Frauenforum fordert mehr Sicherheit an Ulmer "Angsträumen"

Mehr Licht, mehr Übersicht, mehr Präsenz

Nach einem Stadtrundgang mit Oberbürgermeister Martin Ansbacher, Stadtverwaltung und Polizei fordert das Frauenforum Ulm weitere Verbesserungen an Orten, an denen sich viele Menschen unsicher fühlen. Im Fokus stehen unter anderem der Bahnhofsvorplatz, das Ehinger Tor und die Sedelhöfe.

Das Frauenforum Ulm will sogenannte Angsträume in der Stadt stärker in den Blick nehmen. Bei einem gemeinsamen Rundgang mit Oberbürgermeister Martin Ansbacher, Vertretern der Stadtverwaltung und der Polizei wurden mehrere Orte besucht, die in einer Umfrage als besonders unsicher genannt worden waren. Dazu zählen unter anderem der Bahnhofsvorplatz, der Bahnhofssteg, die Schillerstraße, das Universum Center, das Ehinger Tor, der Kobelgraben und die Sedelhöfe.

Aus Sicht des Frauenforums braucht es an solchen Stellen vor allem bessere Beleuchtung, mehr Übersichtlichkeit, Notrufmöglichkeiten, Sauberkeit und eine stärkere Präsenz im öffentlichen Raum. Auch Videoüberwachung und digitale Begleitangebote wurden bei dem Rundgang diskutiert. Das Frauenforum begrüßt zwar bereits eingeleitete Maßnahmen der Stadt, fordert aber mehr Transparenz und eine aktivere Kommunikation darüber, was bereits geplant oder umgesetzt ist.
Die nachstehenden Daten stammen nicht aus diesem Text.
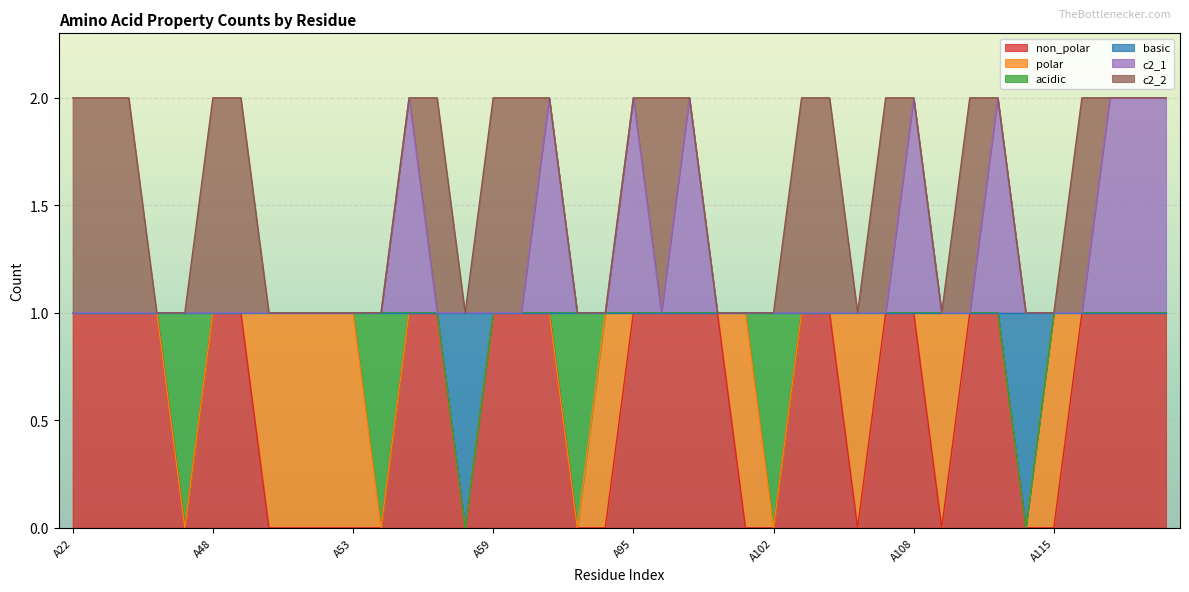

What is the value of the non_polar point at the 39th from the left?

1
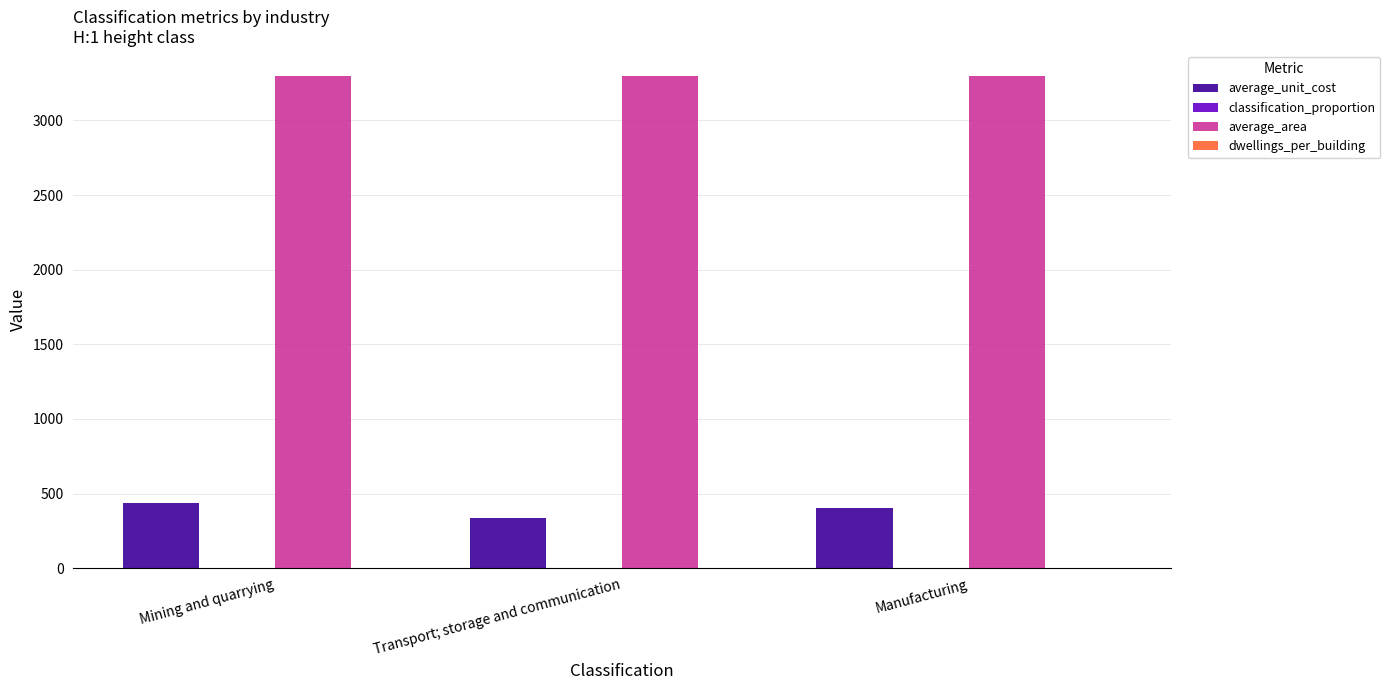

What is the spread (max minus min) of values at Manufacturing?

3299.7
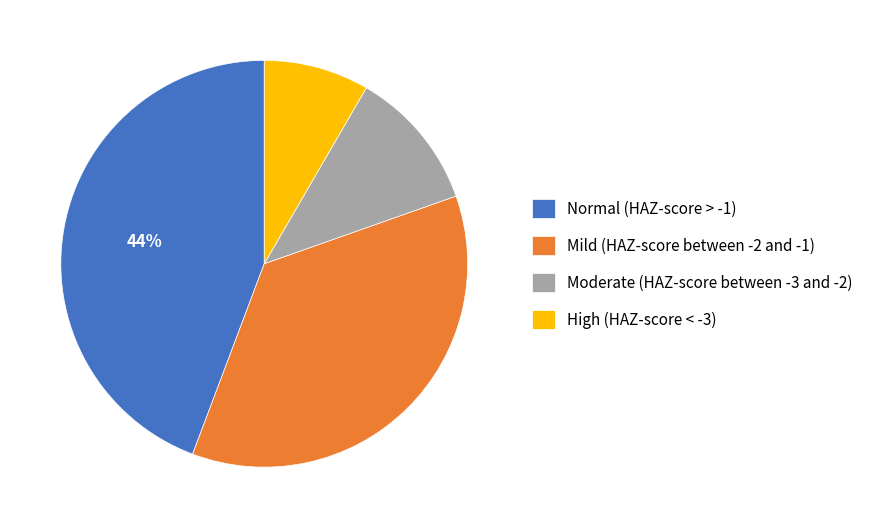

Is it true that Mild (HAZ-score between -2 and -1) is 23% of the pie?

False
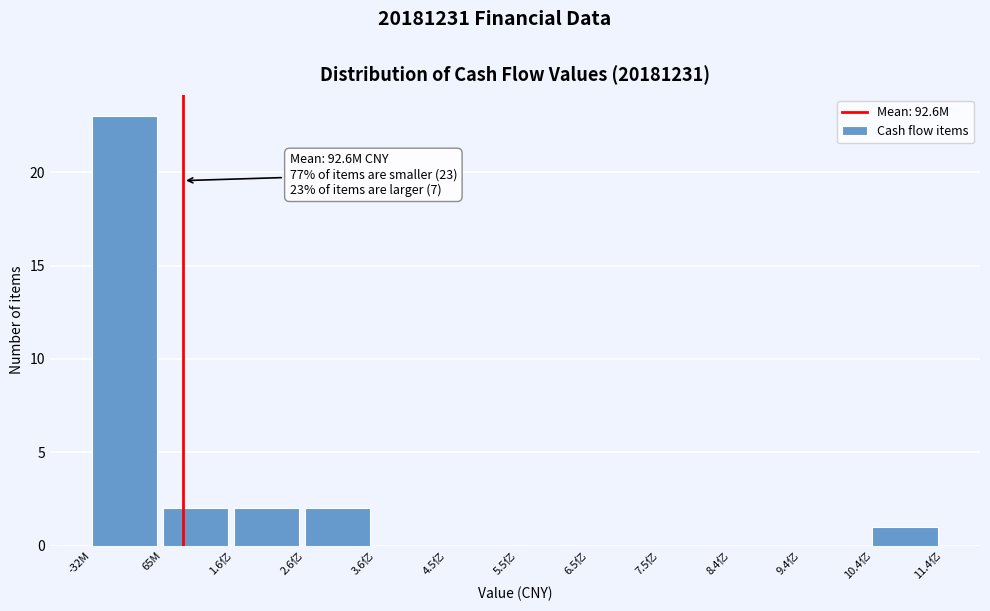

Reading left to right, what are all the values shown in this chart?

-32M=23	65M=2	1.6亿=2	2.6亿=2	3.6亿=0	4.5亿=0	5.5亿=0	6.5亿=0	7.5亿=0	8.4亿=0	9.4亿=0	10.4亿=1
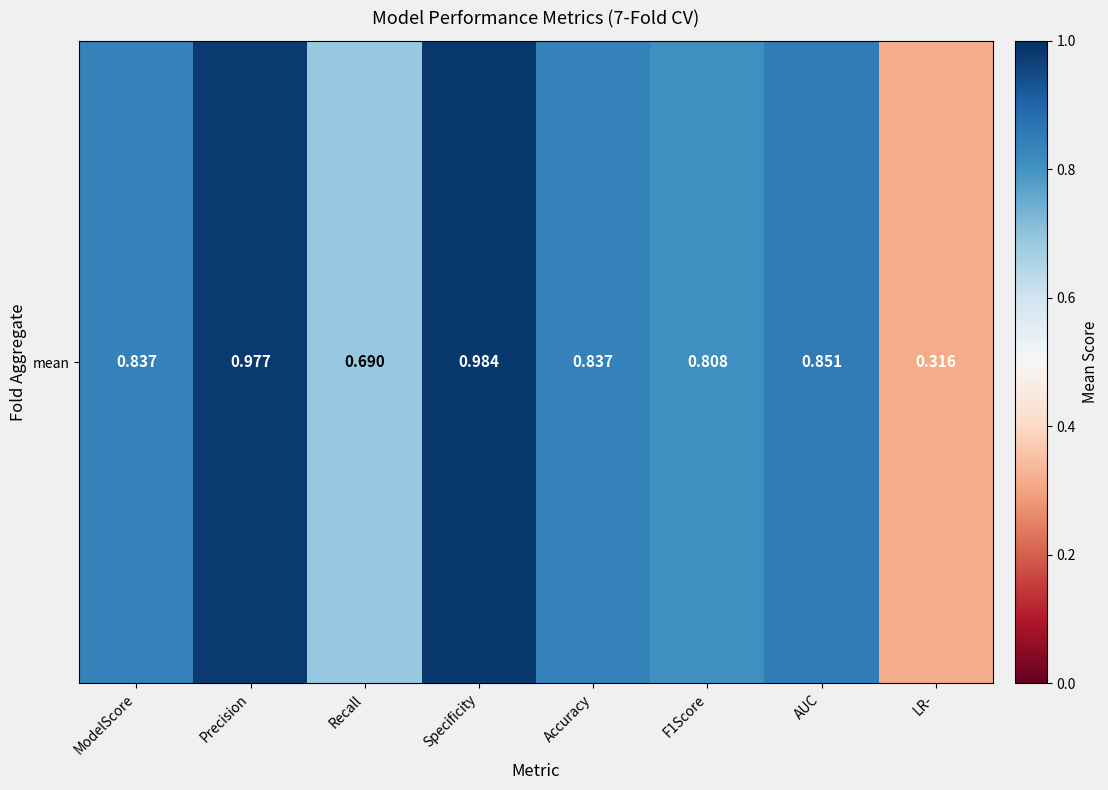

What is the change in value from Recall to Specificity?

+0.3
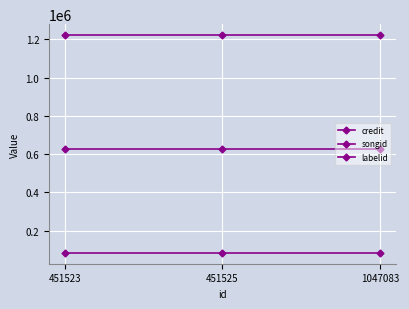

Which has a higher value, 451523 or 451525?

451523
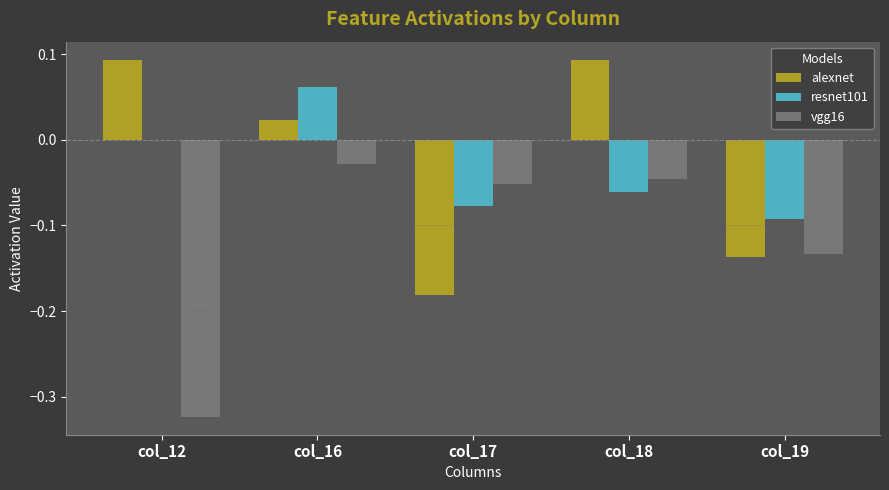

The value of vgg16 at col_16 is -0.0. True or false?

True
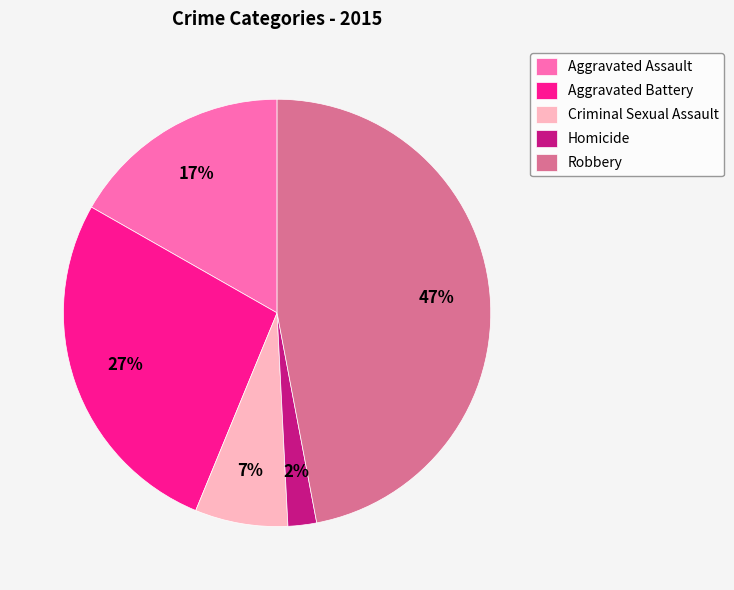

Which category has the biggest portion of the pie?

Robbery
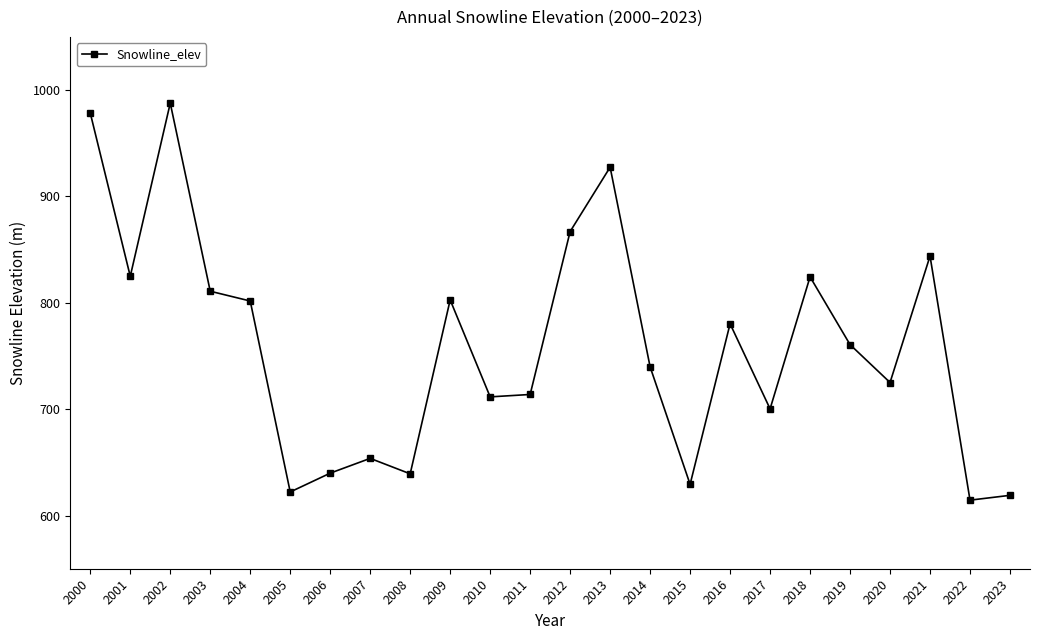

True or false: there are more than 1 points higher than both neighbors.

True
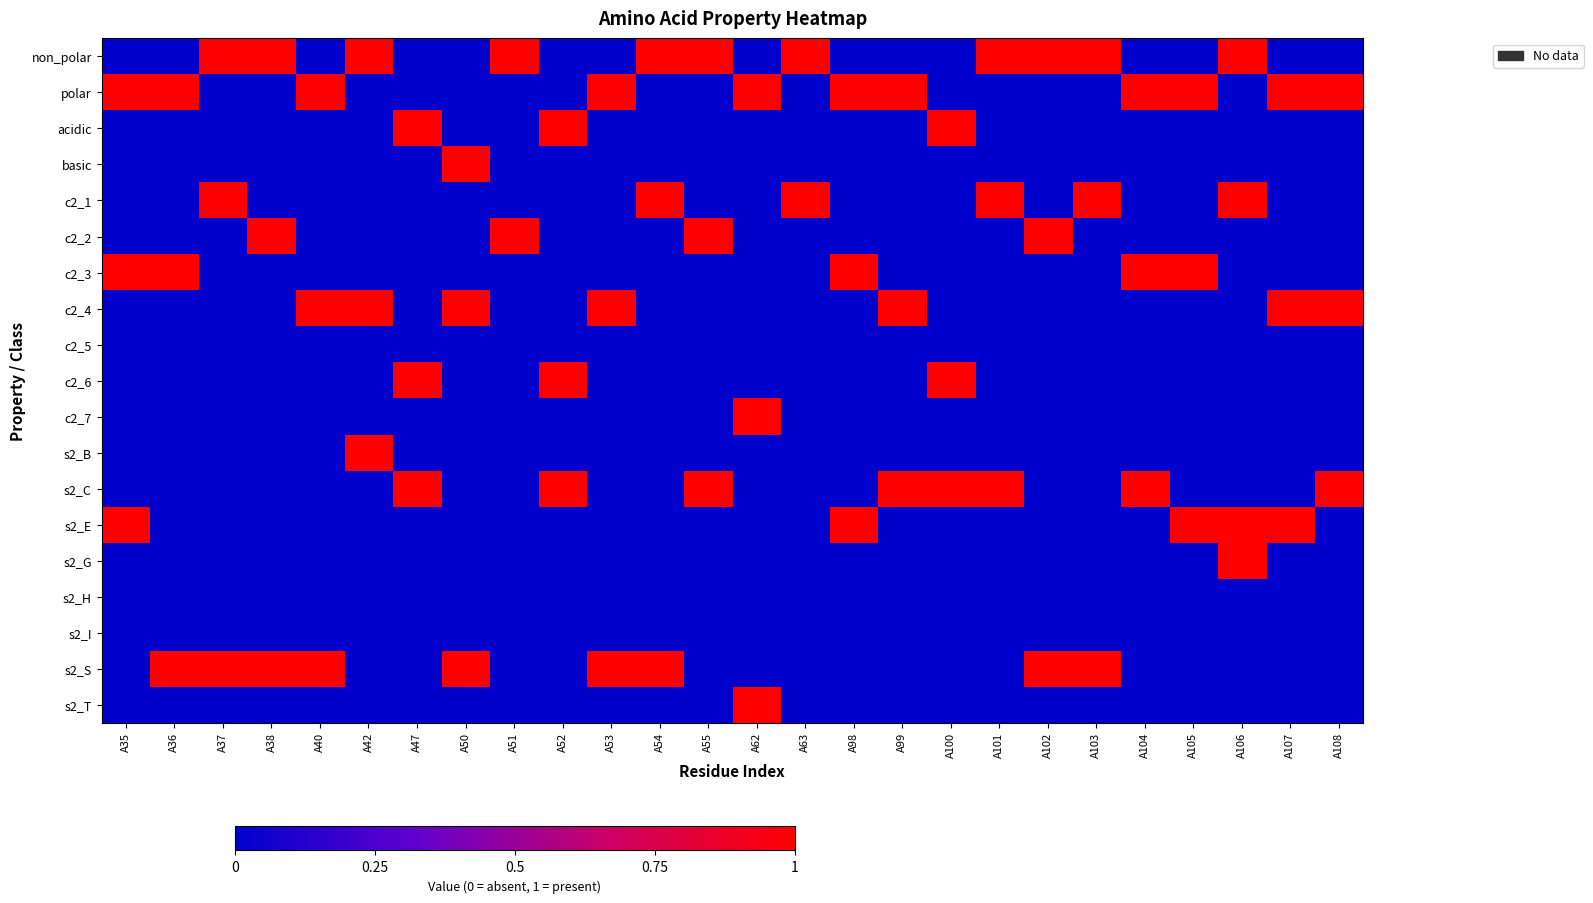

What is the maximum value shown in the chart?

1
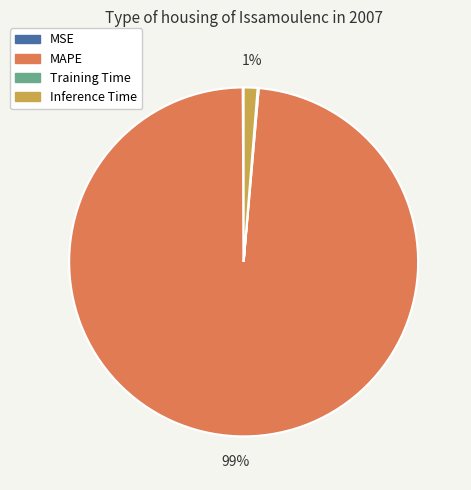

Which slice is the largest?

MAPE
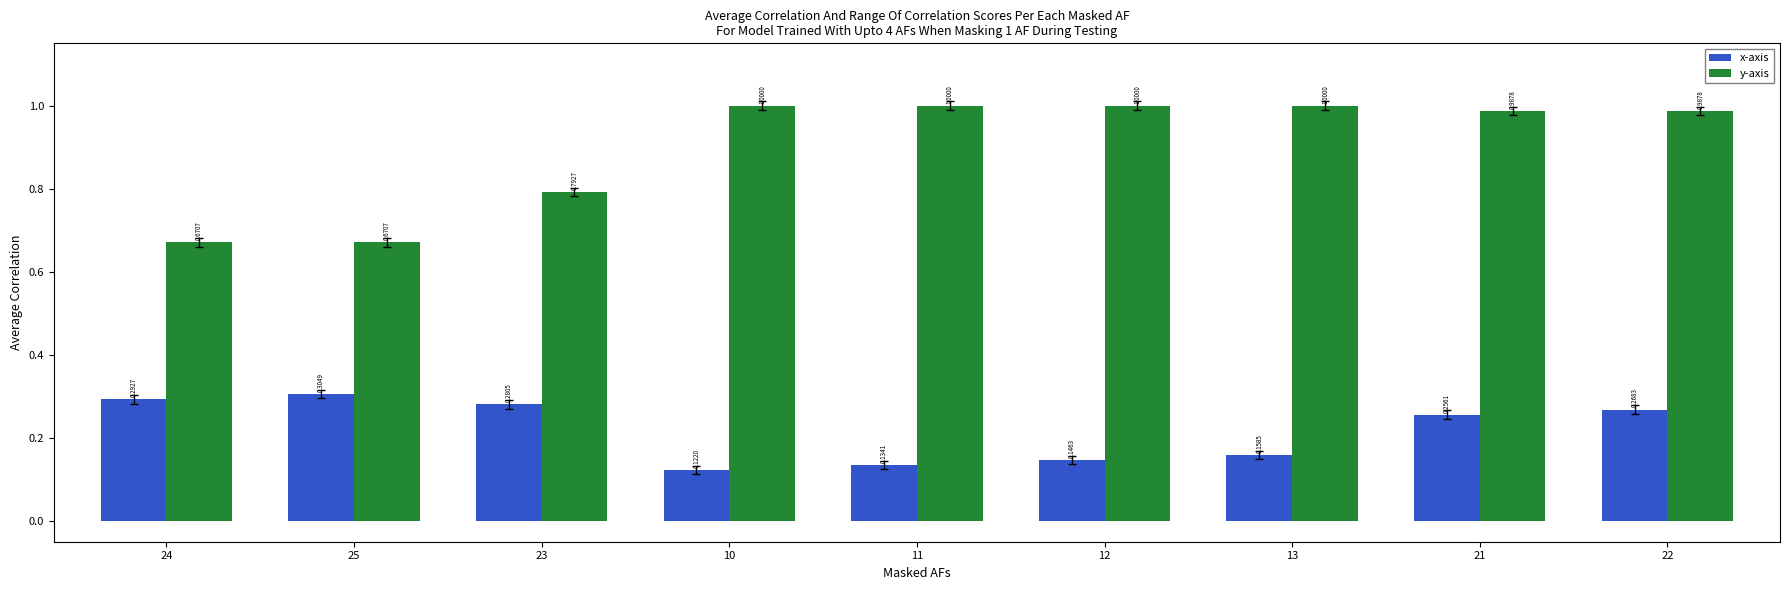

Between 25 and 21, which series saw the biggest shift?

y-axis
Unterführungen besonders im Fokus

Ein Schwerpunkt lag auf Unterführungen. Das Frauenforum spricht sich dafür aus, solche Wege künftig möglichst zu vermeiden. Wo das nicht möglich ist, sollen sie besser beleuchtet, übersichtlicher gestaltet und technisch nachgerüstet werden. Positiv bewertet das Frauenforum, dass die Unterführung am Ehinger Tor im Zuge der Umbaumaßnahmen zurückgebaut und durch ebenerdige Querungen ersetzt werden soll.

Langfristig fordert das Frauenforum eine feste Sicherheitsstrategie für Ulm. Dazu gehören regelmäßige Begehungen, ein dauerhafter Austausch zwischen Stadt, Polizei und Stadtgesellschaft sowie eine digitale Meldemöglichkeit für Angsträume. OB Martin Ansbacher betont, die Stadt nehme die Hinweise ernst. Unter anderem würden weiterer Videoschutz am Bahnhofsvorplatz und in der Unterführung der Sedelhöfe geprüft.